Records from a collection
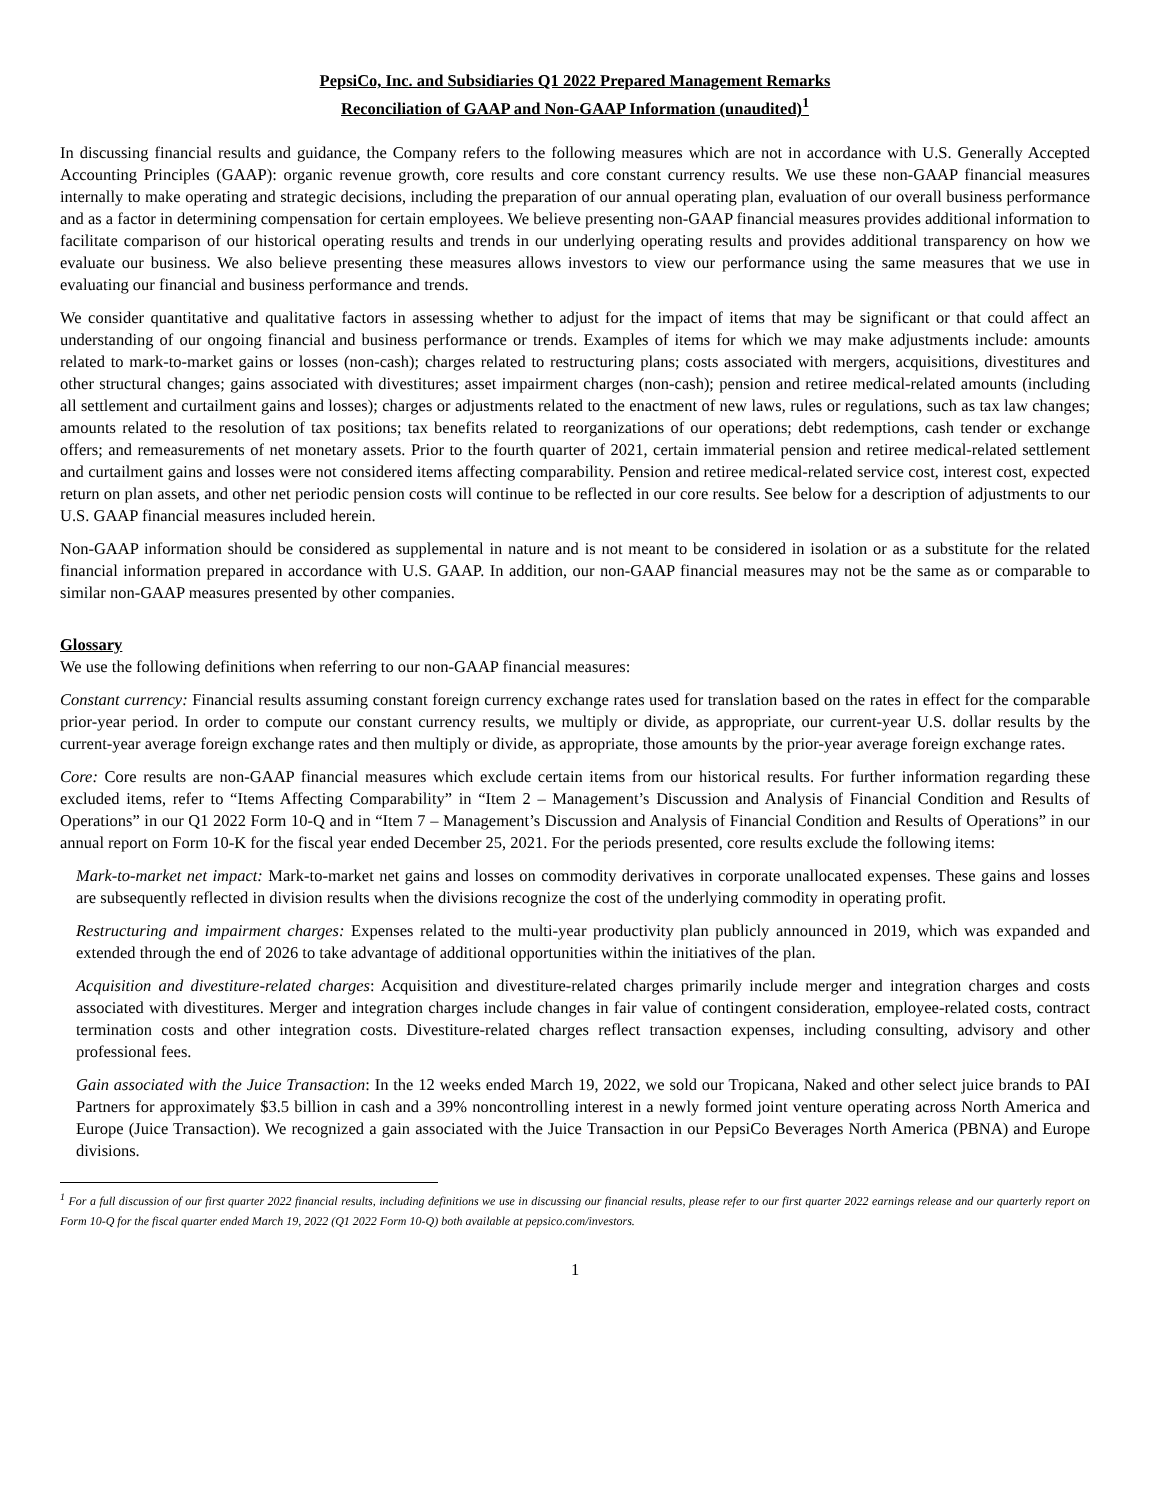PepsiCo, Inc. and Subsidiaries Q1 2022 Prepared Management Remarks
Reconciliation of GAAP and Non-GAAP Information (unaudited)<sup>1</sup>
In discussing financial results and guidance, the Company refers to the following measures which are not in accordance with U.S. Generally Accepted Accounting Principles (GAAP): organic revenue growth, core results and core constant currency results. We use these non-GAAP financial measures internally to make operating and strategic decisions, including the preparation of our annual operating plan, evaluation of our overall business performance and as a factor in determining compensation for certain employees. We believe presenting non-GAAP financial measures provides additional information to facilitate comparison of our historical operating results and trends in our underlying operating results and provides additional transparency on how we evaluate our business. We also believe presenting these measures allows investors to view our performance using the same measures that we use in evaluating our financial and business performance and trends.
We consider quantitative and qualitative factors in assessing whether to adjust for the impact of items that may be significant or that could affect an understanding of our ongoing financial and business performance or trends. Examples of items for which we may make adjustments include: amounts related to mark-to-market gains or losses (non-cash); charges related to restructuring plans; costs associated with mergers, acquisitions, divestitures and other structural changes; gains associated with divestitures; asset impairment charges (non-cash); pension and retiree medical-related amounts (including all settlement and curtailment gains and losses); charges or adjustments related to the enactment of new laws, rules or regulations, such as tax law changes; amounts related to the resolution of tax positions; tax benefits related to reorganizations of our operations; debt redemptions, cash tender or exchange offers; and remeasurements of net monetary assets. Prior to the fourth quarter of 2021, certain immaterial pension and retiree medical-related settlement and curtailment gains and losses were not considered items affecting comparability. Pension and retiree medical-related service cost, interest cost, expected return on plan assets, and other net periodic pension costs will continue to be reflected in our core results. See below for a description of adjustments to our U.S. GAAP financial measures included herein.
Non-GAAP information should be considered as supplemental in nature and is not meant to be considered in isolation or as a substitute for the related financial information prepared in accordance with U.S. GAAP. In addition, our non-GAAP financial measures may not be the same as or comparable to similar non-GAAP measures presented by other companies.
Glossary
We use the following definitions when referring to our non-GAAP financial measures:
Constant currency: Financial results assuming constant foreign currency exchange rates used for translation based on the rates in effect for the comparable prior-year period. In order to compute our constant currency results, we multiply or divide, as appropriate, our current-year U.S. dollar results by the current-year average foreign exchange rates and then multiply or divide, as appropriate, those amounts by the prior-year average foreign exchange rates.
Core: Core results are non-GAAP financial measures which exclude certain items from our historical results. For further information regarding these excluded items, refer to “Items Affecting Comparability” in “Item 2 – Management’s Discussion and Analysis of Financial Condition and Results of Operations” in our Q1 2022 Form 10-Q and in “Item 7 – Management’s Discussion and Analysis of Financial Condition and Results of Operations” in our annual report on Form 10-K for the fiscal year ended December 25, 2021. For the periods presented, core results exclude the following items:
Mark-to-market net impact: Mark-to-market net gains and losses on commodity derivatives in corporate unallocated expenses. These gains and losses are subsequently reflected in division results when the divisions recognize the cost of the underlying commodity in operating profit.
Restructuring and impairment charges: Expenses related to the multi-year productivity plan publicly announced in 2019, which was expanded and extended through the end of 2026 to take advantage of additional opportunities within the initiatives of the plan.
Acquisition and divestiture-related charges: Acquisition and divestiture-related charges primarily include merger and integration charges and costs associated with divestitures. Merger and integration charges include changes in fair value of contingent consideration, employee-related costs, contract termination costs and other integration costs. Divestiture-related charges reflect transaction expenses, including consulting, advisory and other professional fees.
Gain associated with the Juice Transaction: In the 12 weeks ended March 19, 2022, we sold our Tropicana, Naked and other select juice brands to PAI Partners for approximately $3.5 billion in cash and a 39% noncontrolling interest in a newly formed joint venture operating across North America and Europe (Juice Transaction). We recognized a gain associated with the Juice Transaction in our PepsiCo Beverages North America (PBNA) and Europe divisions.
<sup>1</sup> For a full discussion of our first quarter 2022 financial results, including definitions we use in discussing our financial results, please refer to our first quarter 2022 earnings release and our quarterly report on Form 10-Q for the fiscal quarter ended March 19, 2022 (Q1 2022 Form 10-Q) both available at pepsico.com/investors.
1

Task to carry out> The line containing "In discussing financial" marks the end: copy exactly every line from the start of the records up to and including it, leaving out the pictures.

Answer area>
PepsiCo, Inc. and Subsidiaries Q1 2022 Prepared Management Remarks
Reconciliation of GAAP and Non-GAAP Information (unaudited)<sup>1</sup>
In discussing financial results and guidance, the Company refers to the following measures which are not in accordance with U.S. Generally Accepted Accounting Principles (GAAP): organic revenue growth, core results and core constant currency results. We use these non-GAAP financial measures internally to make operating and strategic decisions, including the preparation of our annual operating plan, evaluation of our overall business performance and as a factor in determining compensation for certain employees. We believe presenting non-GAAP financial measures provides additional information to facilitate comparison of our historical operating results and trends in our underlying operating results and provides additional transparency on how we evaluate our business. We also believe presenting these measures allows investors to view our performance using the same measures that we use in evaluating our financial and business performance and trends.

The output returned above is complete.